*** INPUT RECORDS ***

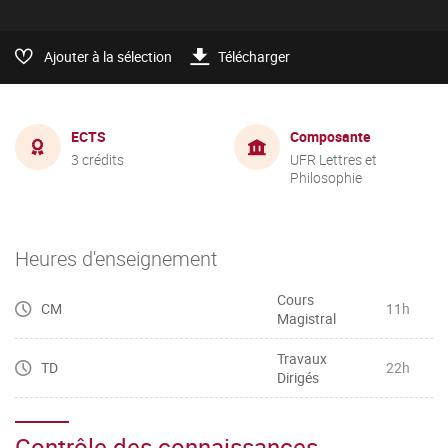
Ajouter à la sélection
Télécharger
ECTS
Composante
3 crédits
UFR Lettres et
Philosophie
Heures d'enseignement
Cours
CM
11h
Magistral
Travaux
TD
22h
Dirigés
Contrôle des connaissances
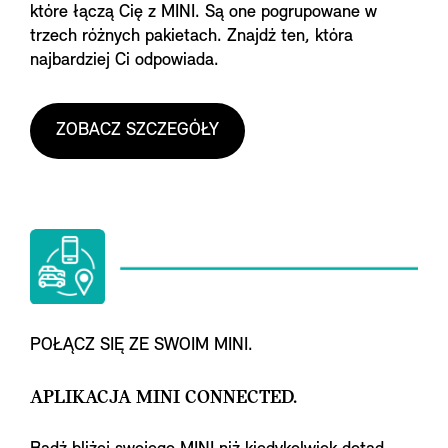
które łączą Cię z MINI. Są one pogrupowane w
trzech różnych pakietach. Znajdź ten, która
najbardziej Ci odpowiada.
ZOBACZ SZCZEGÓŁY
POŁĄCZ SIĘ ZE SWOIM MINI.
APLIKACJA MINI CONNECTED.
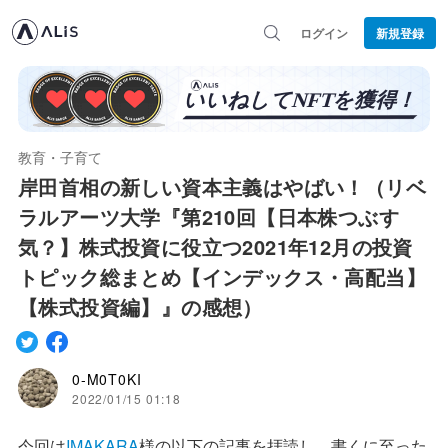
ログイン
新規登録
教育・子育て
岸田首相の新しい資本主義はやばい！（リベ
ラルアーツ大学『第210回【日本株つぶす
気？】株式投資に役立つ2021年12月の投資
トピック総まとめ【インデックス・高配当】
【株式投資編】』の感想）
0-M0T0KI
2022/01/15 01:18
今回は
IMAKARA
様の以下の記事を拝読し、書くに至った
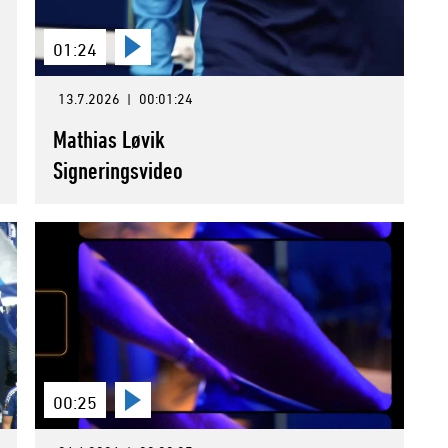
01:24
13.7.2026
|
00:01:24
Mathias Løvik
Signeringsvideo
00:25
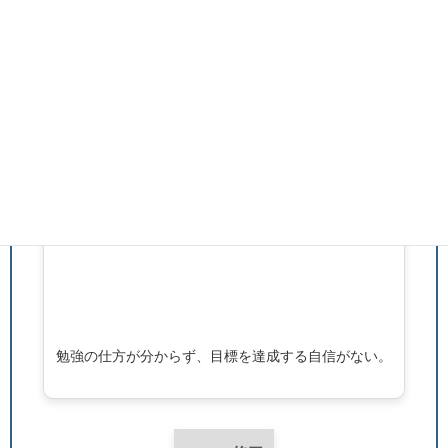
勉強の仕方が分からず、目標を達成する自信がない。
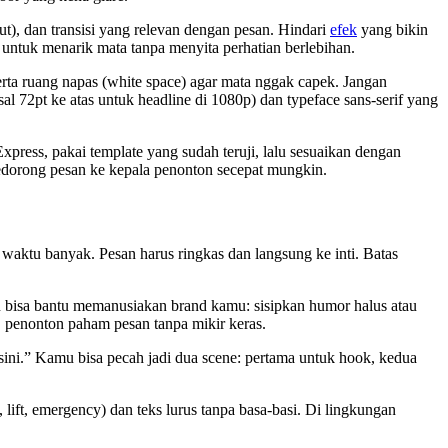
Out), dan transisi yang relevan dengan pesan. Hindari
efek
yang bikin
 untuk menarik mata tanpa menyita perhatian berlebihan.
serta ruang napas (white space) agar mata nggak capek. Jangan
sal 72pt ke atas untuk headline di 1080p) dan typeface sans-serif yang
press, pakai template yang sudah teruji, lalu sesuaikan dengan
ngedorong pesan ke kepala penonton secepat mungkin.
a waktu banyak. Pesan harus ringkas dan langsung ke inti. Batas
an bisa bantu memanusiakan brand kamu: sisipkan humor halus atau
, penonton paham pesan tanpa mikir keras.
 sini.” Kamu bisa pecah jadi dua scene: pertama untuk hook, kedua
t, lift, emergency) dan teks lurus tanpa basa-basi. Di lingkungan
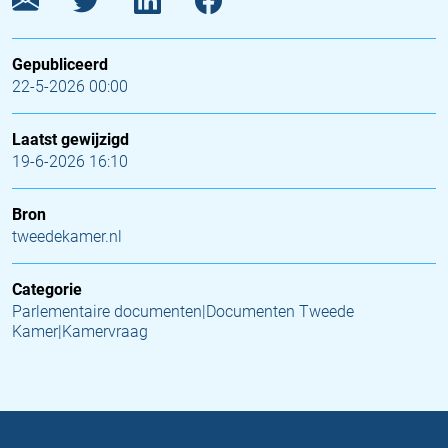
Gepubliceerd
22-5-2026 00:00
Laatst gewijzigd
19-6-2026 16:10
Bron
tweedekamer.nl
Categorie
Parlementaire documenten|Documenten Tweede
Kamer|Kamervraag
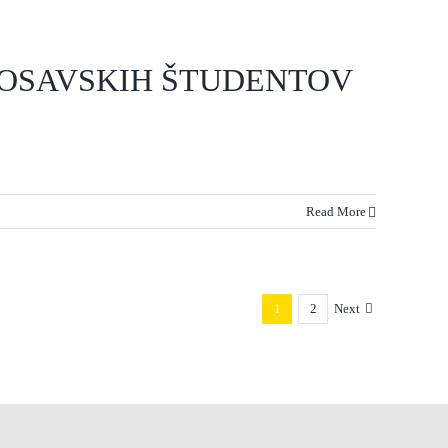
POSAVSKIH ŠTUDENTOV
Read More
1
2
Next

***

EXERCISE REQUIREMENTS — Could you write out every line of text from the material above, word for word, and leave the pictures out?

TASK RESULT —
Ajouter à la sélection
Télécharger
ECTS
Composante
3 crédits
UFR Lettres et
Philosophie
Heures d'enseignement
Cours
CM
11h
Magistral
Travaux
TD
22h
Dirigés
Contrôle des connaissances
które łączą Cię z MINI. Są one pogrupowane w
trzech różnych pakietach. Znajdź ten, która
najbardziej Ci odpowiada.
ZOBACZ SZCZEGÓŁY
POŁĄCZ SIĘ ZE SWOIM MINI.
APLIKACJA MINI CONNECTED.
ログイン
新規登録
教育・子育て
岸田首相の新しい資本主義はやばい！（リベ
ラルアーツ大学『第210回【日本株つぶす
気？】株式投資に役立つ2021年12月の投資
トピック総まとめ【インデックス・高配当】
【株式投資編】』の感想）
0-M0T0KI
2022/01/15 01:18
今回は
IMAKARA
様の以下の記事を拝読し、書くに至った
01:24
13.7.2026
|
00:01:24
Mathias Løvik
Signeringsvideo
00:25
勉強の仕方が分からず、目標を達成する自信がない。
Out), dan transisi yang relevan dengan pesan. Hindari
efek
yang bikin
 untuk menarik mata tanpa menyita perhatian berlebihan.
serta ruang napas (white space) agar mata nggak capek. Jangan
sal 72pt ke atas untuk headline di 1080p) dan typeface sans-serif yang
press, pakai template yang sudah teruji, lalu sesuaikan dengan
ngedorong pesan ke kepala penonton secepat mungkin.
a waktu banyak. Pesan harus ringkas dan langsung ke inti. Batas
an bisa bantu memanusiakan brand kamu: sisipkan humor halus atau
, penonton paham pesan tanpa mikir keras.
 sini.” Kamu bisa pecah jadi dua scene: pertama untuk hook, kedua
t, lift, emergency) dan teks lurus tanpa basa-basi. Di lingkungan
Gepubliceerd
22-5-2026 00:00
Laatst gewijzigd
19-6-2026 16:10
Bron
tweedekamer.nl
Categorie
Parlementaire documenten|Documenten Tweede
Kamer|Kamervraag
POSAVSKIH ŠTUDENTOV
Read More
1
2
Next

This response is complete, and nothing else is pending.